Congrès d’Epinay

13 juin 1971
03m 57s
Réf. 00088

Notice

Résumé :
Extrait de différentes déclarations des personnalités politiques de gauche au congrès de l'unité des socialistes à Epinay-sur-Seine. Après Pierre Mauroy pour qui "la gauche a besoin du parti communiste", François Mitterrand évoque un socialisme de rupture avec l’ordre établi dans le cadre d’un parti socialiste uni et solidaire, avant que Guy Mollet ne prenne la parole.
Date de diffusion :
13 juin 1971
Source :
ORTF (Collection: JT 20H )

Éclairage

Le congrès réuni à Epinay-sur-Seine du 11 au 13 juin 1971 constitue un moment clé dans l’histoire de la gauche française. Il marque l’aboutissement du processus d’unification des forces socialistes mené depuis le milieu des années 1960 avec la FGDS (voir ce document). Il est le résultat de longues tractations qui occupaient les socialistes, particulièrement depuis la crise consécutive à l’année 1968 (voir ce document).

Ce congrès, qui unit définitivement la Convention des institutions républicaines (CIR) de François Mitterrand et l’ancienne SFIO devenue lors des congrès d’Issy-les-Moulineaux en 1969 le nouveau parti socialiste (voir ce document), constitue le point de départ d’une nouvelle dynamique pour les socialistes. Leurs divisions constituaient jusqu’alors un frein au rassemblement plus large de la gauche.

Epinay est également le symbole de la force tactique de François Mitterrand qui s’impose face au puissant appareil de l’ancienne SFIO. Il prend officiellement la tête de cette organisation quelques jours après le congrès, s’affirmant face à Alain Savary, candidat soutenu par Guy Mollet et qui a remplacé ce dernier à la tête du parti en 1969. Ce coup d’éclat est permis grâce à des ralliements habilement négociés : celui de Pierre Mauroy, qui apporte à François Mitterrand l’appui de la puissante fédération SFIO du Nord, et de Gaston Defferre, le maire de Marseille plus centriste, à la tête de la fédération des Bouches-du-Rhône, mais aussi de celui du CÉRÈS, des militants regroupés autour de Jean-Pierre Chevènement constituant l’aile gauche du parti.

Le dimanche 13 juin au matin a lieu la principale série de discours qui est au coeur de cet extrait.

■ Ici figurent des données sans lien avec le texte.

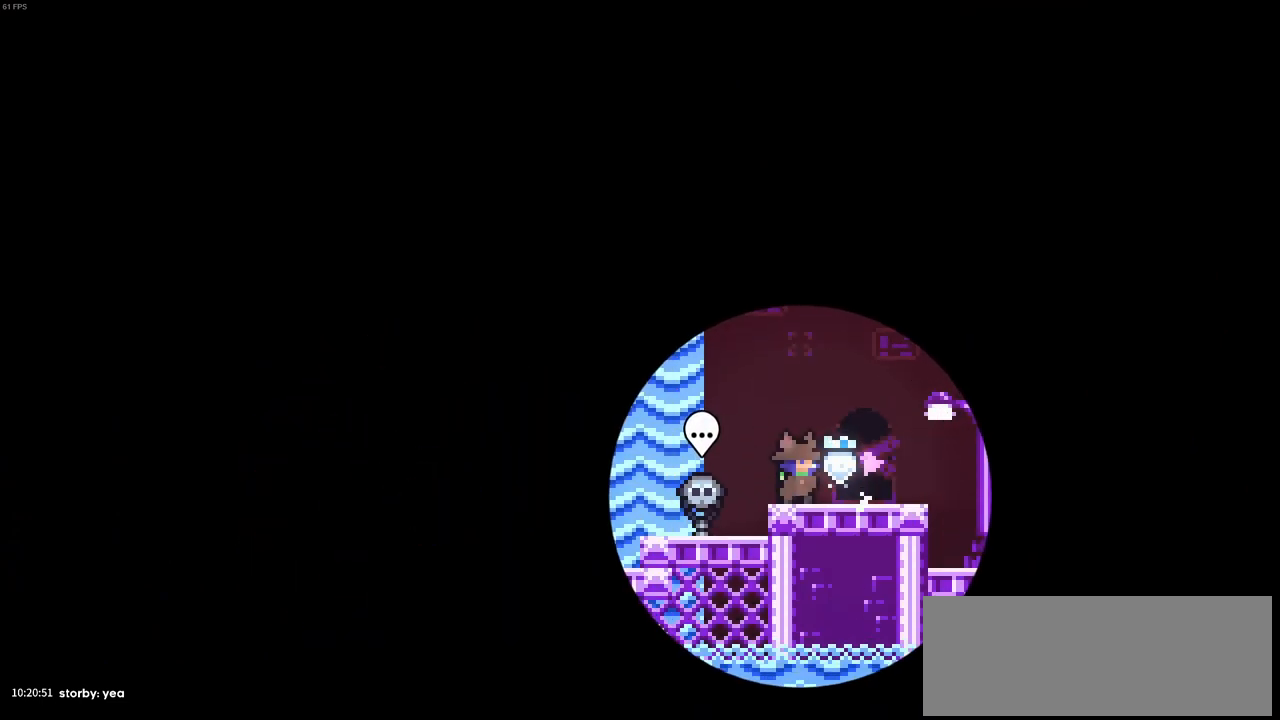
{"keys": ["left"], "events": [[416, "left", "down"]]}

Elle intervient avant le vote en faveur du texte d’orientation présenté par François Mitterrand qui constitue la victoire sur Savary et Mollet, dont le discours apparaît terne après celui de Mitterrand.

François Mitterrand prend position en faveur d’un parti ouvert, respectueux des différentes sensibilités idéologiques. Son discours cherche à être le plus rassembleur possible, notamment envers l’aile gauche favorable à l’alliance programmatique et aux accords électoraux avec les communistes. Mitterrand définit ici le socialisme comme une « rupture » avec « l’ordre » et la « société capitaliste » dans une perspective révolutionnaire et marxiste.

Les discussions des socialistes réunis à Epinay concernent ainsi l’union de la gauche et en particulier les rapports avec le Parti communiste français (PCF), comme l’illustre également le discours de Pierre Mauroy. Les discussions avec le PCF aboutissent au programme commun de 1972 dans la perspective des élections législatives de 1973.
Arthur Delaporte

Transcription

Pierre Mauroy
Le pays repousse la révolution dans le désordre et la confusion. Ce qu’il souhaite, en tout les cas la Gauche, c’est la seule révolution qu’il admette, c’est la révolution dans la clarté et dans la sécurité, c’est-à-dire sans la violence. Camarades, l’essentiel de notre position peut s’exprimer ainsi, la Gauche a besoin du concours du Parti Communiste. Et après évolution de la participation du Parti Communiste pour battre la Droite et la réaction, et pour pouvoir avoir en France un gouvernement de Gauche. Ça c’est le premier point, le premier élément. Mais de la même façon, camarades, une Gauche dominée par le Parti Communiste, n’a aucune chance d’accéder au pouvoir, une Gauche dominée par le Parti Communiste serait le plus beau cadeau que nous pourrions faire à l’UNR.
(Bruit)
Pierre Mauroy
Tels sont…
(Bruit)
François Mitterrand
Celui qui n’accepte pas la rupture, la méthode, ça passe ensuite. Celui qui ne consent pas à la rupture avec l’ordre établi, politique, cela va de soi, c’est secondaire, avec la société capitaliste, celui-là je le dis, il ne peut pas être adhérent du Parti Socialiste.
(Bruit)
François Mitterrand
Il s’agit de savoir si le Parti Socialiste est un parti prêt à recevoir quotidiennement la leçon. Et lorsqu’on ne s’entend pas, lorsqu’une divergence est reconnue, est-il nécessaire que nous soyons toujours en posture d’accusé ? Voilà pourquoi comme d’autres l'ont demandé…
(Bruit)
François Mitterrand
Voilà pourquoi, voilà pourquoi, chers camarades, le débat doit être public et nos raisons doivent être répercutées dans les masses. Nous n’avons pas de complexe à nourrir, même si nous avons commis, moi le premier, des erreurs ou des fautes. Et je n’ai à accuser personne et je ne le fais jamais, contrairement à ce que l’on répète. Nous sommes solidaires tous et nous devrons le rester quitte à régler au sein du parti les tendances et les choix nécessaires. Nous, nous avons sacrifié, nous avons rompu avec un passé qui nous était cher. Je n’en tire pas argument près de vous, simplement, je devais cela à ceux qui, avec moi, ont, depuis quelques années, cherché à vous retrouver.
(Bruit)
Guy Mollet
Ce qu’il faut dire, et la formulation alors, quand on est d’accord sur l’idée, on la trouvera toujours. Ce qui doit exister, ce à quoi nous tenons, ce à quoi nous subordonnons notre accord définitif, c’est qu’il doit y avoir toujours possibilité de désaveu par les citoyens démocratiquement consultés si le gouvernement avait cessé de mériter le soutien populaire, parce qu’il n’aurait pas été fidèle à ses actions.